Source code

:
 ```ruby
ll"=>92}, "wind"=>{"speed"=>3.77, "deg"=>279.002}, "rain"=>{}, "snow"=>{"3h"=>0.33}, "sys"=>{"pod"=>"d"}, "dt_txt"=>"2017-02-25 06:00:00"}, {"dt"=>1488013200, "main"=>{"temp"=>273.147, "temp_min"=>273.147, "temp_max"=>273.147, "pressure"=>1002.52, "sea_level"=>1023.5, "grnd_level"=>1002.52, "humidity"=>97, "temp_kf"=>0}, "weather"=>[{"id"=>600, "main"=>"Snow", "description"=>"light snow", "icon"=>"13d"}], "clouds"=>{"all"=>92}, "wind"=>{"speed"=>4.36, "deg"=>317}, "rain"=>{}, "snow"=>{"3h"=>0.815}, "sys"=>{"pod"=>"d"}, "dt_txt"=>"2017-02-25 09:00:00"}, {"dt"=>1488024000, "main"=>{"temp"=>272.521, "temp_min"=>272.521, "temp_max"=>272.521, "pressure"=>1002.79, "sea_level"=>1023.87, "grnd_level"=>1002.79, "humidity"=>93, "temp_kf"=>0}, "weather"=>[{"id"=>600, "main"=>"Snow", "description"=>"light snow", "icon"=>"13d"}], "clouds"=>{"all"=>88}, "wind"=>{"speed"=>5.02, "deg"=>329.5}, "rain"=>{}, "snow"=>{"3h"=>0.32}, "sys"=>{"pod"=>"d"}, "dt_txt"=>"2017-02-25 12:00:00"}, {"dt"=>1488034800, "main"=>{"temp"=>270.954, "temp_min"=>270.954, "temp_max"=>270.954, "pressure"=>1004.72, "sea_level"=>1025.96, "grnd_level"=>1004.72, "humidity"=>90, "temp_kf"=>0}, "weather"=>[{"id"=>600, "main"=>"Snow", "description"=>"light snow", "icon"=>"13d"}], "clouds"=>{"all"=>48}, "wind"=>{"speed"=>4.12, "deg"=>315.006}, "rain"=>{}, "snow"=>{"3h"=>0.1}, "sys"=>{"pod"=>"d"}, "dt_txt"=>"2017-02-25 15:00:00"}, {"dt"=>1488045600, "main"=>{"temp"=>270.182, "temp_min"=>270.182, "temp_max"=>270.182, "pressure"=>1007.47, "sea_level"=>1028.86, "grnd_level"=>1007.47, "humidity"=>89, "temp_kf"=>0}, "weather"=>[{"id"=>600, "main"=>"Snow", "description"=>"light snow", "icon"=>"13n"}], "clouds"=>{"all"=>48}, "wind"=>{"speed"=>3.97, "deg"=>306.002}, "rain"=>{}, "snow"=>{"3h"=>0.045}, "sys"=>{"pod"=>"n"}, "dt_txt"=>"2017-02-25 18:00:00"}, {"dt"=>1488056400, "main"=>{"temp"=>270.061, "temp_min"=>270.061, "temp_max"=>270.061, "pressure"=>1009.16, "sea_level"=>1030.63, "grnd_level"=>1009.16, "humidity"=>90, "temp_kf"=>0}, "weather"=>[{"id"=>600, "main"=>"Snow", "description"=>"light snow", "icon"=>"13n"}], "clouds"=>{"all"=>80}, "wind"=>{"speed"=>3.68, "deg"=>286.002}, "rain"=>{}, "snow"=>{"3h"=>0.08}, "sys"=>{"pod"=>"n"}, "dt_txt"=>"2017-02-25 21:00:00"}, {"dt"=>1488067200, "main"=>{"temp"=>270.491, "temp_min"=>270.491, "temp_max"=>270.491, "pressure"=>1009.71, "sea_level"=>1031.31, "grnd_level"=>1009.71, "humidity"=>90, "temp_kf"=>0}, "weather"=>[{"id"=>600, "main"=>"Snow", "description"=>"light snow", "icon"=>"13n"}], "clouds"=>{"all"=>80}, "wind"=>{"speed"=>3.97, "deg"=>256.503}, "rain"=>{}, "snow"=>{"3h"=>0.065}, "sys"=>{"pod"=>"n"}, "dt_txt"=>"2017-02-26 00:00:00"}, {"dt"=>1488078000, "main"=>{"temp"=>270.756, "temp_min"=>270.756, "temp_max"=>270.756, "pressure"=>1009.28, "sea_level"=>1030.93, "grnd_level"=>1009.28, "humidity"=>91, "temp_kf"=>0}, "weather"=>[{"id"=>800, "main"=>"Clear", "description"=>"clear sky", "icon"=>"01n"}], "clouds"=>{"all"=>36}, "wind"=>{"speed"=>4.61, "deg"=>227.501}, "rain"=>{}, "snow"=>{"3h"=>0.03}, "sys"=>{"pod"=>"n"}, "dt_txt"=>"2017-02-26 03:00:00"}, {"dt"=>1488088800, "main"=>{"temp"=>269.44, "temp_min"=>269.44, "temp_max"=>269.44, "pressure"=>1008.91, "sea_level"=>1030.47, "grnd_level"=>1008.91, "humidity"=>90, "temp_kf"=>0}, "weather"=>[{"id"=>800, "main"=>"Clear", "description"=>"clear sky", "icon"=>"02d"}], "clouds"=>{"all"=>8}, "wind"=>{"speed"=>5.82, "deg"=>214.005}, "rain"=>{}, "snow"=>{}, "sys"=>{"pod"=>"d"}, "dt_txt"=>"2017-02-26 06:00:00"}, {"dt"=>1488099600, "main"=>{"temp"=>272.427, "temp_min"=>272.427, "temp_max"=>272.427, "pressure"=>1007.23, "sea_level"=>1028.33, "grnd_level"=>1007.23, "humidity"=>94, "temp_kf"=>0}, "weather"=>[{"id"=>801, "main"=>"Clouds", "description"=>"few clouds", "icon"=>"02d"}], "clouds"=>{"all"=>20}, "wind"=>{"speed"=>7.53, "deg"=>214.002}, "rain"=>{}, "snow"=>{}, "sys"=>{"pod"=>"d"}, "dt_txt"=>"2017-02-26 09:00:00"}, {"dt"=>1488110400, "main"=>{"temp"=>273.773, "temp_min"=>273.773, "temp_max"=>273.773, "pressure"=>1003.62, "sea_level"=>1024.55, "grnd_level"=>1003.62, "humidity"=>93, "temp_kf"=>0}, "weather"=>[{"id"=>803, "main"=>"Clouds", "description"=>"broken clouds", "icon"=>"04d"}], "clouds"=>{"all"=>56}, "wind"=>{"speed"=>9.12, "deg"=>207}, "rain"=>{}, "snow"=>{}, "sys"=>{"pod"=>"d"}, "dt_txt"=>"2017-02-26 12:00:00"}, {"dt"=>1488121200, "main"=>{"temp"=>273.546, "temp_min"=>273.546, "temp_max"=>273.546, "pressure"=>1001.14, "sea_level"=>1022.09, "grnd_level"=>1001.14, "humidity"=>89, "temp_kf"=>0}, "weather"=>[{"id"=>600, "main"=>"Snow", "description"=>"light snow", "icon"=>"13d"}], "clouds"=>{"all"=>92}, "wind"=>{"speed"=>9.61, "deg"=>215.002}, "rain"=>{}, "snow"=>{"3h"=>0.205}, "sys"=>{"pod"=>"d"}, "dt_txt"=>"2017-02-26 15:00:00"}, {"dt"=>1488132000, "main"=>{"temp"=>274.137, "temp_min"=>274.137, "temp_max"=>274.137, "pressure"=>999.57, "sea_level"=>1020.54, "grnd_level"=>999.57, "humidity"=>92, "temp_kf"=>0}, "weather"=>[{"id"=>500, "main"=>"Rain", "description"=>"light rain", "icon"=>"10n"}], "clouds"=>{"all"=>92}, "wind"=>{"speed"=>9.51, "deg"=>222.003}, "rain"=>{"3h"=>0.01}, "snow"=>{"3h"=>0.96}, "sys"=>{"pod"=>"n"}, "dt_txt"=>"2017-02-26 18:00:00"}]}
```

-.-.-

[Your objective] Every entry above must be reproduced word for word.

[Written answer]
Source code

:
 ```ruby
ll"=>92}, "wind"=>{"speed"=>3.77, "deg"=>279.002}, "rain"=>{}, "snow"=>{"3h"=>0.33}, "sys"=>{"pod"=>"d"}, "dt_txt"=>"2017-02-25 06:00:00"}, {"dt"=>1488013200, "main"=>{"temp"=>273.147, "temp_min"=>273.147, "temp_max"=>273.147, "pressure"=>1002.52, "sea_level"=>1023.5, "grnd_level"=>1002.52, "humidity"=>97, "temp_kf"=>0}, "weather"=>[{"id"=>600, "main"=>"Snow", "description"=>"light snow", "icon"=>"13d"}], "clouds"=>{"all"=>92}, "wind"=>{"speed"=>4.36, "deg"=>317}, "rain"=>{}, "snow"=>{"3h"=>0.815}, "sys"=>{"pod"=>"d"}, "dt_txt"=>"2017-02-25 09:00:00"}, {"dt"=>1488024000, "main"=>{"temp"=>272.521, "temp_min"=>272.521, "temp_max"=>272.521, "pressure"=>1002.79, "sea_level"=>1023.87, "grnd_level"=>1002.79, "humidity"=>93, "temp_kf"=>0}, "weather"=>[{"id"=>600, "main"=>"Snow", "description"=>"light snow", "icon"=>"13d"}], "clouds"=>{"all"=>88}, "wind"=>{"speed"=>5.02, "deg"=>329.5}, "rain"=>{}, "snow"=>{"3h"=>0.32}, "sys"=>{"pod"=>"d"}, "dt_txt"=>"2017-02-25 12:00:00"}, {"dt"=>1488034800, "main"=>{"temp"=>270.954, "temp_min"=>270.954, "temp_max"=>270.954, "pressure"=>1004.72, "sea_level"=>1025.96, "grnd_level"=>1004.72, "humidity"=>90, "temp_kf"=>0}, "weather"=>[{"id"=>600, "main"=>"Snow", "description"=>"light snow", "icon"=>"13d"}], "clouds"=>{"all"=>48}, "wind"=>{"speed"=>4.12, "deg"=>315.006}, "rain"=>{}, "snow"=>{"3h"=>0.1}, "sys"=>{"pod"=>"d"}, "dt_txt"=>"2017-02-25 15:00:00"}, {"dt"=>1488045600, "main"=>{"temp"=>270.182, "temp_min"=>270.182, "temp_max"=>270.182, "pressure"=>1007.47, "sea_level"=>1028.86, "grnd_level"=>1007.47, "humidity"=>89, "temp_kf"=>0}, "weather"=>[{"id"=>600, "main"=>"Snow", "description"=>"light snow", "icon"=>"13n"}], "clouds"=>{"all"=>48}, "wind"=>{"speed"=>3.97, "deg"=>306.002}, "rain"=>{}, "snow"=>{"3h"=>0.045}, "sys"=>{"pod"=>"n"}, "dt_txt"=>"2017-02-25 18:00:00"}, {"dt"=>1488056400, "main"=>{"temp"=>270.061, "temp_min"=>270.061, "temp_max"=>270.061, "pressure"=>1009.16, "sea_level"=>1030.63, "grnd_level"=>1009.16, "humidity"=>90, "temp_kf"=>0}, "weather"=>[{"id"=>600, "main"=>"Snow", "description"=>"light snow", "icon"=>"13n"}], "clouds"=>{"all"=>80}, "wind"=>{"speed"=>3.68, "deg"=>286.002}, "rain"=>{}, "snow"=>{"3h"=>0.08}, "sys"=>{"pod"=>"n"}, "dt_txt"=>"2017-02-25 21:00:00"}, {"dt"=>1488067200, "main"=>{"temp"=>270.491, "temp_min"=>270.491, "temp_max"=>270.491, "pressure"=>1009.71, "sea_level"=>1031.31, "grnd_level"=>1009.71, "humidity"=>90, "temp_kf"=>0}, "weather"=>[{"id"=>600, "main"=>"Snow", "description"=>"light snow", "icon"=>"13n"}], "clouds"=>{"all"=>80}, "wind"=>{"speed"=>3.97, "deg"=>256.503}, "rain"=>{}, "snow"=>{"3h"=>0.065}, "sys"=>{"pod"=>"n"}, "dt_txt"=>"2017-02-26 00:00:00"}, {"dt"=>1488078000, "main"=>{"temp"=>270.756, "temp_min"=>270.756, "temp_max"=>270.756, "pressure"=>1009.28, "sea_level"=>1030.93, "grnd_level"=>1009.28, "humidity"=>91, "temp_kf"=>0}, "weather"=>[{"id"=>800, "main"=>"Clear", "description"=>"clear sky", "icon"=>"01n"}], "clouds"=>{"all"=>36}, "wind"=>{"speed"=>4.61, "deg"=>227.501}, "rain"=>{}, "snow"=>{"3h"=>0.03}, "sys"=>{"pod"=>"n"}, "dt_txt"=>"2017-02-26 03:00:00"}, {"dt"=>1488088800, "main"=>{"temp"=>269.44, "temp_min"=>269.44, "temp_max"=>269.44, "pressure"=>1008.91, "sea_level"=>1030.47, "grnd_level"=>1008.91, "humidity"=>90, "temp_kf"=>0}, "weather"=>[{"id"=>800, "main"=>"Clear", "description"=>"clear sky", "icon"=>"02d"}], "clouds"=>{"all"=>8}, "wind"=>{"speed"=>5.82, "deg"=>214.005}, "rain"=>{}, "snow"=>{}, "sys"=>{"pod"=>"d"}, "dt_txt"=>"2017-02-26 06:00:00"}, {"dt"=>1488099600, "main"=>{"temp"=>272.427, "temp_min"=>272.427, "temp_max"=>272.427, "pressure"=>1007.23, "sea_level"=>1028.33, "grnd_level"=>1007.23, "humidity"=>94, "temp_kf"=>0}, "weather"=>[{"id"=>801, "main"=>"Clouds", "description"=>"few clouds", "icon"=>"02d"}], "clouds"=>{"all"=>20}, "wind"=>{"speed"=>7.53, "deg"=>214.002}, "rain"=>{}, "snow"=>{}, "sys"=>{"pod"=>"d"}, "dt_txt"=>"2017-02-26 09:00:00"}, {"dt"=>1488110400, "main"=>{"temp"=>273.773, "temp_min"=>273.773, "temp_max"=>273.773, "pressure"=>1003.62, "sea_level"=>1024.55, "grnd_level"=>1003.62, "humidity"=>93, "temp_kf"=>0}, "weather"=>[{"id"=>803, "main"=>"Clouds", "description"=>"broken clouds", "icon"=>"04d"}], "clouds"=>{"all"=>56}, "wind"=>{"speed"=>9.12, "deg"=>207}, "rain"=>{}, "snow"=>{}, "sys"=>{"pod"=>"d"}, "dt_txt"=>"2017-02-26 12:00:00"}, {"dt"=>1488121200, "main"=>{"temp"=>273.546, "temp_min"=>273.546, "temp_max"=>273.546, "pressure"=>1001.14, "sea_level"=>1022.09, "grnd_level"=>1001.14, "humidity"=>89, "temp_kf"=>0}, "weather"=>[{"id"=>600, "main"=>"Snow", "description"=>"light snow", "icon"=>"13d"}], "clouds"=>{"all"=>92}, "wind"=>{"speed"=>9.61, "deg"=>215.002}, "rain"=>{}, "snow"=>{"3h"=>0.205}, "sys"=>{"pod"=>"d"}, "dt_txt"=>"2017-02-26 15:00:00"}, {"dt"=>1488132000, "main"=>{"temp"=>274.137, "temp_min"=>274.137, "temp_max"=>274.137, "pressure"=>999.57, "sea_level"=>1020.54, "grnd_level"=>999.57, "humidity"=>92, "temp_kf"=>0}, "weather"=>[{"id"=>500, "main"=>"Rain", "description"=>"light rain", "icon"=>"10n"}], "clouds"=>{"all"=>92}, "wind"=>{"speed"=>9.51, "deg"=>222.003}, "rain"=>{"3h"=>0.01}, "snow"=>{"3h"=>0.96}, "sys"=>{"pod"=>"n"}, "dt_txt"=>"2017-02-26 18:00:00"}]}
```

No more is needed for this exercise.